### [What is required]
Return the listing exactly. Keep no pictures.

• • • • • • •

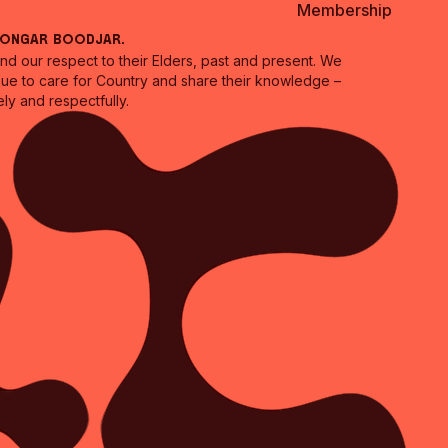
Membership
oongar Boodjar.
 our respect to their Elders, past and present. We
inue to care for Country and share their knowledge –
ly and respectfully.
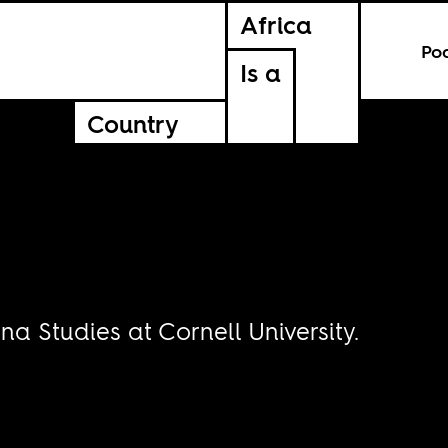
Africa
Po
Is a
Country
na Studies at Cornell University.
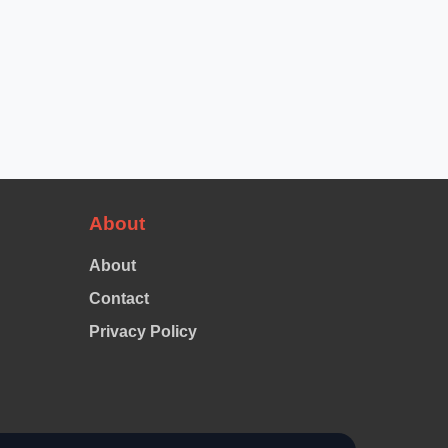
About
About
Contact
Privacy Policy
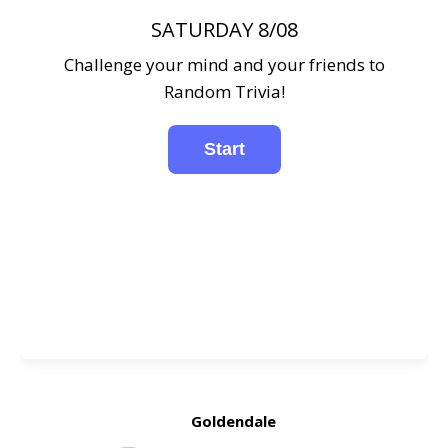
SATURDAY 8/08
Challenge your mind and your friends to
Random Trivia!
Goldendale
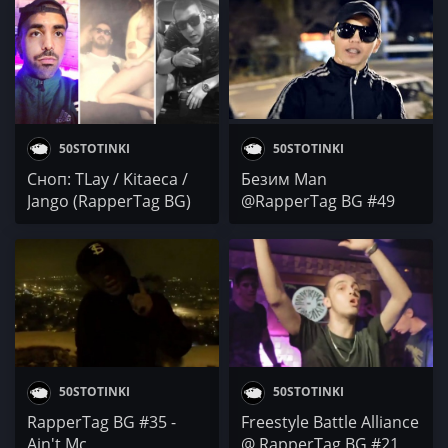
YOUNG TG
50STOTINKI
50STOTINKI
Сноп: TLay / Kitaeca /
Безим Man
Jango (RapperTag BG)
@RapperTag BG #49
50STOTINKI
50STOTINKI
RapperTag BG #35 -
Freestyle Battle Alliance
Ain't Mc
@ RapperTag BG #21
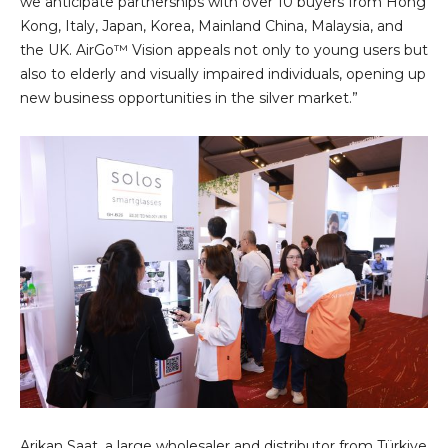
we anticipate partnerships with over 10 buyers from Hong
Kong, Italy, Japan, Korea, Mainland China, Malaysia, and
the UK. AirGo™ Vision appeals not only to young users but
also to elderly and visually impaired individuals, opening up
new business opportunities in the silver market.”
Arikan Saat, a large wholesaler and distributor from Türkiye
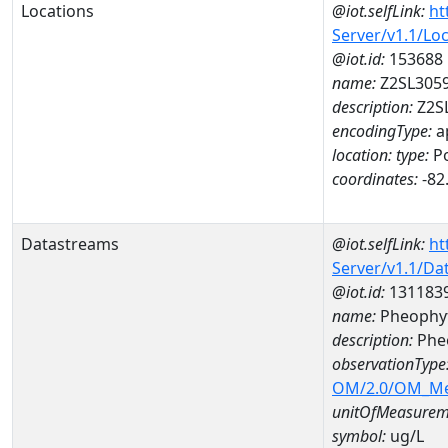
Locations
@iot.selfLink:
ht
Server/v1.1/Lo
@iot.id:
153688
name:
Z2SL305
description:
Z2S
encodingType:
a
location:
type:
Po
coordinates:
-82
Datastreams
@iot.selfLink:
ht
Server/v1.1/D
@iot.id:
131183
name:
Pheophyt
description:
Phe
observationType
OM/2.0/OM_M
unitOfMeasurem
symbol:
ug/L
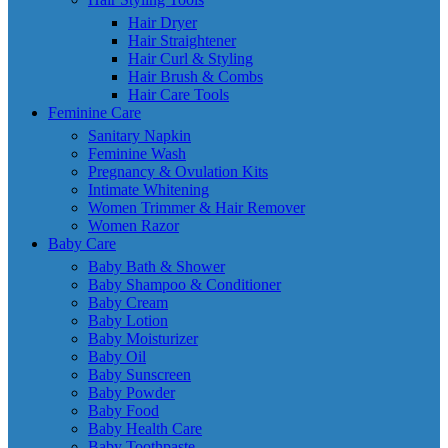
Hair Dryer
Hair Straightener
Hair Curl & Styling
Hair Brush & Combs
Hair Care Tools
Feminine Care
Sanitary Napkin
Feminine Wash
Pregnancy & Ovulation Kits
Intimate Whitening
Women Trimmer & Hair Remover
Women Razor
Baby Care
Baby Bath & Shower
Baby Shampoo & Conditioner
Baby Cream
Baby Lotion
Baby Moisturizer
Baby Oil
Baby Sunscreen
Baby Powder
Baby Food
Baby Health Care
Baby Toothpaste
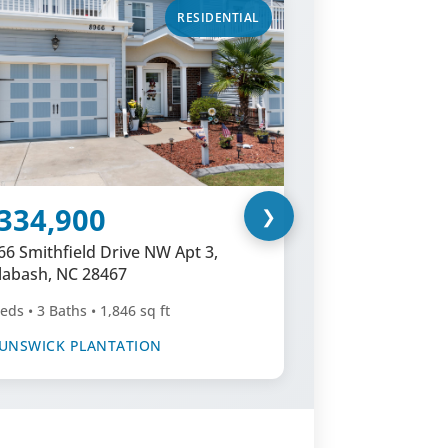
RESIDENTIAL
334,900
$589,
❯
66 Smithfield Drive NW Apt 3,
1097 Edent
labash, NC 28467
NC 28467
eds • 3 Baths • 1,846 sq ft
4 Beds • 3 Ba
UNSWICK PLANTATION
BRUNSWICK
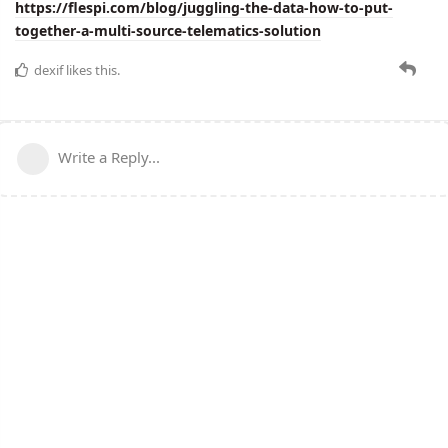
https://flespi.com/blog/juggling-the-data-how-to-put-
together-a-multi-source-telematics-solution
dexif
likes this.
Write a Reply...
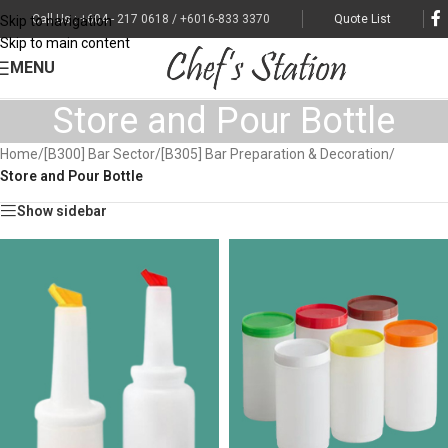
Call Us : +604 - 217 0618 / +6016-833 3370
Quote List
Skip to navigation
Skip to main content
MENU
Store and Pour Bottle
Home
/
[B300] Bar Sector
/
[B305] Bar Preparation & Decoration
/
Store and Pour Bottle
Show sidebar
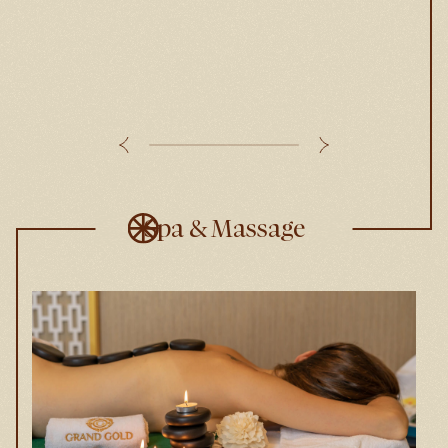
Spa & Massage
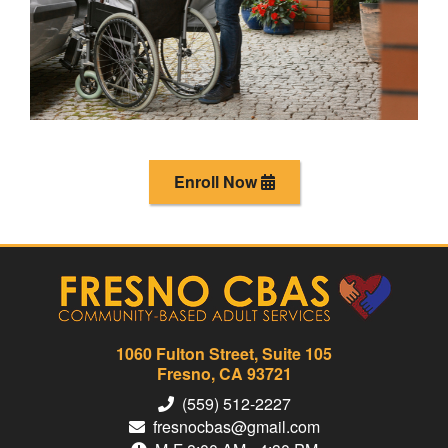
Enroll Now
1060 Fulton Street, Suite 105
Fresno, CA 93721
(559) 512-2227
fresnocbas@gmail.com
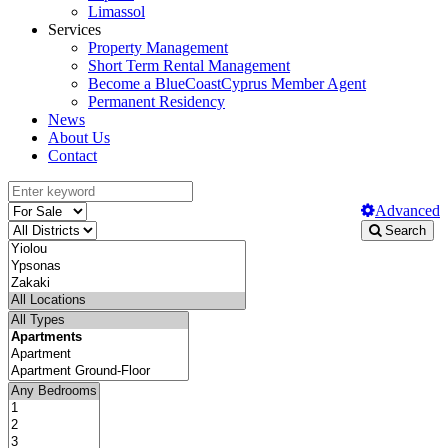
Limassol
Services
Property Management
Short Term Rental Management
Become a BlueCoastCyprus Member Agent
Permanent Residency
News
About Us
Contact
Advanced
Search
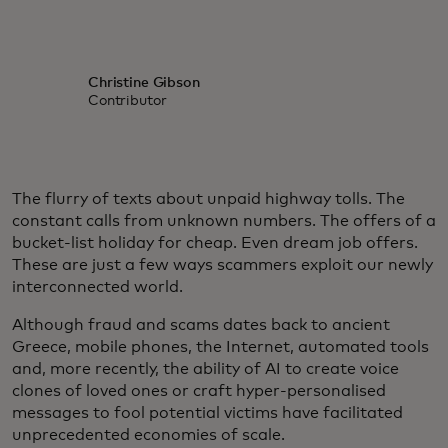
Christine Gibson
Contributor
The flurry of texts about unpaid highway tolls. The
constant calls from unknown numbers. The offers of a
bucket-list holiday for cheap. Even dream job offers.
These are just a few ways scammers exploit our newly
interconnected world.
Although fraud and scams dates back to ancient
Greece, mobile phones, the Internet, automated tools
and, more recently, the ability of AI to create voice
clones of loved ones or craft hyper-personalised
messages to fool potential victims have facilitated
unprecedented economies of scale.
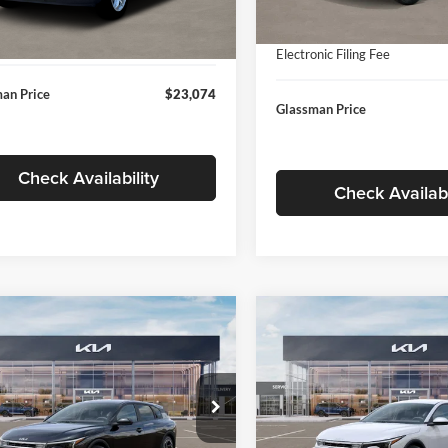
In Stock
ntation Fee:
+$280
Ext.
Int.
ck
Documentation Fee:
nic Filing Fee
+$24
Electronic Filing Fee
an Price
$23,074
Glassman Price
Check Availability
Check Availabi
mpare Vehicle
Compare Vehicle
$26,039
6
$196
Kia K4
EX
2026
Kia K4
EX
GLASSMAN PRICE
GLAS
NGS
SAVINGS
Less
Less
e Drop
Price Drop
sman Kia
Glassman Kia
$26,235
MSRP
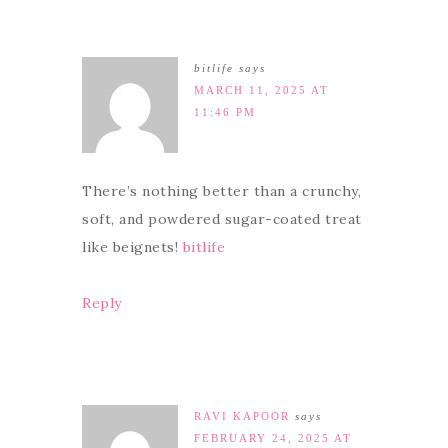
bitlife
says
MARCH 11, 2025 AT
11:46 PM
There’s nothing better than a crunchy,
soft, and powdered sugar-coated treat
like beignets!
bitlife
Reply
RAVI KAPOOR
says
FEBRUARY 24, 2025 AT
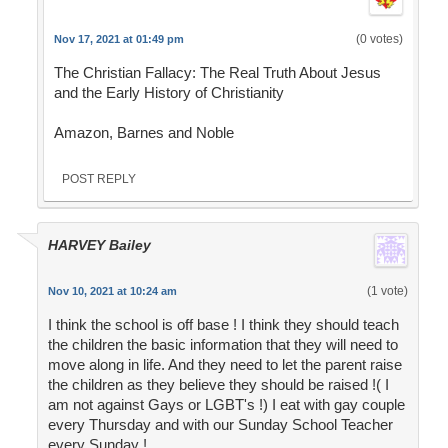
(0 votes)
Nov 17, 2021 at 01:49 pm
The Christian Fallacy: The Real Truth About Jesus
and the Early History of Christianity
Amazon, Barnes and Noble
POST REPLY
HARVEY Bailey
(1 vote)
Nov 10, 2021 at 10:24 am
I think the school is off base ! I think they should teach
the children the basic information that they will need to
move along in life. And they need to let the parent raise
the children as they believe they should be raised !( I
am not against Gays or LGBT's !) I eat with gay couple
every Thursday and with our Sunday School Teacher
every Sunday !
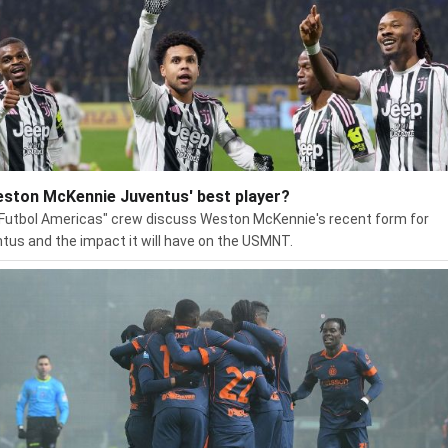
eston McKennie Juventus' best player?
Futbol Americas" crew discuss Weston McKennie's recent form for
tus and the impact it will have on the USMNT.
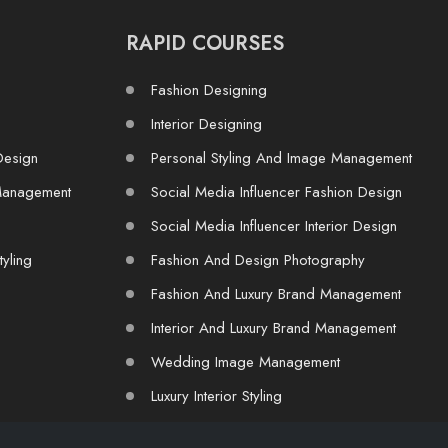
RAPID COURSES
Fashion Designing
Interior Designing
Design
Personal Styling And Image Management
Management
Social Media Influencer Fashion Design
Social Media Influencer Interior Design
tyling
Fashion And Design Photography
Fashion And Luxury Brand Management
Interior And Luxury Brand Management
Wedding Image Management
Luxury Interior Styling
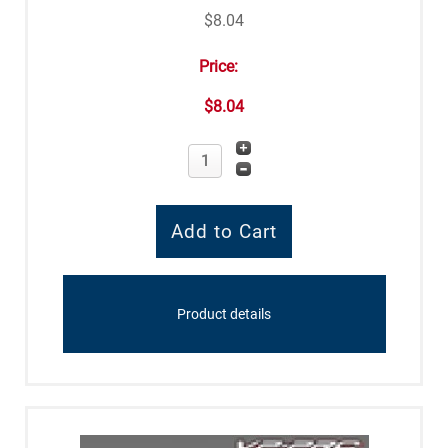
$8.04
Price:
$8.04
Product details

• • • • • • •

### [Written response]
Membership
oongar Boodjar.
 our respect to their Elders, past and present. We
inue to care for Country and share their knowledge –
ly and respectfully.
Africa
Po
Is a
Country
na Studies at Cornell University.
About
About
Contact
Privacy Policy
SATURDAY 8/08
Challenge your mind and your friends to
Random Trivia!
Goldendale
YOUNG TG
50STOTINKI
50STOTINKI
Сноп: TLay / Kitaeca /
Безим Man
Jango (RapperTag BG)
@RapperTag BG #49
50STOTINKI
50STOTINKI
RapperTag BG #35 -
Freestyle Battle Alliance
Ain't Mc
@ RapperTag BG #21
we anticipate partnerships with over 10 buyers from Hong
Kong, Italy, Japan, Korea, Mainland China, Malaysia, and
the UK. AirGo™ Vision appeals not only to young users but
also to elderly and visually impaired individuals, opening up
new business opportunities in the silver market.”
Arikan Saat, a large wholesaler and distributor from Türkiye
Locations
@iot.selfLink:
ht
Server/v1.1/Lo
@iot.id:
153688
name:
Z2SL305
description:
Z2S
encodingType:
a
location:
type:
Po
coordinates:
-82
Datastreams
@iot.selfLink:
ht
Server/v1.1/D
@iot.id:
131183
name:
Pheophyt
description:
Phe
observationType
OM/2.0/OM_M
unitOfMeasurem
symbol:
ug/L
Hair Dryer
Hair Straightener
Hair Curl & Styling
Hair Brush & Combs
Hair Care Tools
Feminine Care
Sanitary Napkin
Feminine Wash
Pregnancy & Ovulation Kits
Intimate Whitening
Women Trimmer & Hair Remover
Women Razor
Baby Care
Baby Bath & Shower
Baby Shampoo & Conditioner
Baby Cream
Baby Lotion
Baby Moisturizer
Baby Oil
Baby Sunscreen
Baby Powder
Baby Food
Baby Health Care
Baby Toothpaste
RESIDENTIAL
334,900
$589,
❯
66 Smithfield Drive NW Apt 3,
1097 Edent
labash, NC 28467
NC 28467
eds • 3 Baths • 1,846 sq ft
4 Beds • 3 Ba
UNSWICK PLANTATION
BRUNSWICK
https://flespi.com/blog/juggling-the-data-how-to-put-
together-a-multi-source-telematics-solution
dexif
likes this.
Write a Reply...
Call Us : +604 - 217 0618 / +6016-833 3370
Quote List
Skip to navigation
Skip to main content
MENU
Store and Pour Bottle
Home
/
[B300] Bar Sector
/
[B305] Bar Preparation & Decoration
/
Store and Pour Bottle
Show sidebar
Spa & Massage
Enroll Now
1060 Fulton Street, Suite 105
Fresno, CA 93721
(559) 512-2227
fresnocbas@gmail.com
Limassol
Services
Property Management
Short Term Rental Management
Become a BlueCoastCyprus Member Agent
Permanent Residency
News
About Us
Contact
Advanced
Search
Christine Gibson
Contributor
The flurry of texts about unpaid highway tolls. The
constant calls from unknown numbers. The offers of a
bucket-list holiday for cheap. Even dream job offers.
These are just a few ways scammers exploit our newly
interconnected world.
Although fraud and scams dates back to ancient
Greece, mobile phones, the Internet, automated tools
and, more recently, the ability of AI to create voice
clones of loved ones or craft hyper-personalised
messages to fool potential victims have facilitated
unprecedented economies of scale.
In Stock
ntation Fee:
+$280
Ext.
Int.
ck
Documentation Fee:
nic Filing Fee
+$24
Electronic Filing Fee
an Price
$23,074
Glassman Price
Check Availability
Check Availabi
mpare Vehicle
Compare Vehicle
$26,039
6
$196
Kia K4
EX
2026
Kia K4
EX
GLASSMAN PRICE
GLAS
NGS
SAVINGS
Less
Less
e Drop
Price Drop
sman Kia
Glassman Kia
$26,235
MSRP
bitlife
says
MARCH 11, 2025 AT
11:46 PM
There’s nothing better than a crunchy,
soft, and powdered sugar-coated treat
like beignets!
bitlife
Reply
RAVI KAPOOR
says
FEBRUARY 24, 2025 AT
(0 votes)
Nov 17, 2021 at 01:49 pm
The Christian Fallacy: The Real Truth About Jesus
and the Early History of Christianity
Amazon, Barnes and Noble
POST REPLY
HARVEY Bailey
(1 vote)
Nov 10, 2021 at 10:24 am
I think the school is off base ! I think they should teach
the children the basic information that they will need to
move along in life. And they need to let the parent raise
the children as they believe they should be raised !( I
am not against Gays or LGBT's !) I eat with gay couple
every Thursday and with our Sunday School Teacher
every Sunday !
eston McKennie Juventus' best player?
Futbol Americas" crew discuss Weston McKennie's recent form for
tus and the impact it will have on the USMNT.
RAPID COURSES
Fashion Designing
Interior Designing
Design
Personal Styling And Image Management
Management
Social Media Influencer Fashion Design
Social Media Influencer Interior Design
tyling
Fashion And Design Photography
Fashion And Luxury Brand Management
Interior And Luxury Brand Management
Wedding Image Management
Luxury Interior Styling
$8.04
Price:
$8.04
Product details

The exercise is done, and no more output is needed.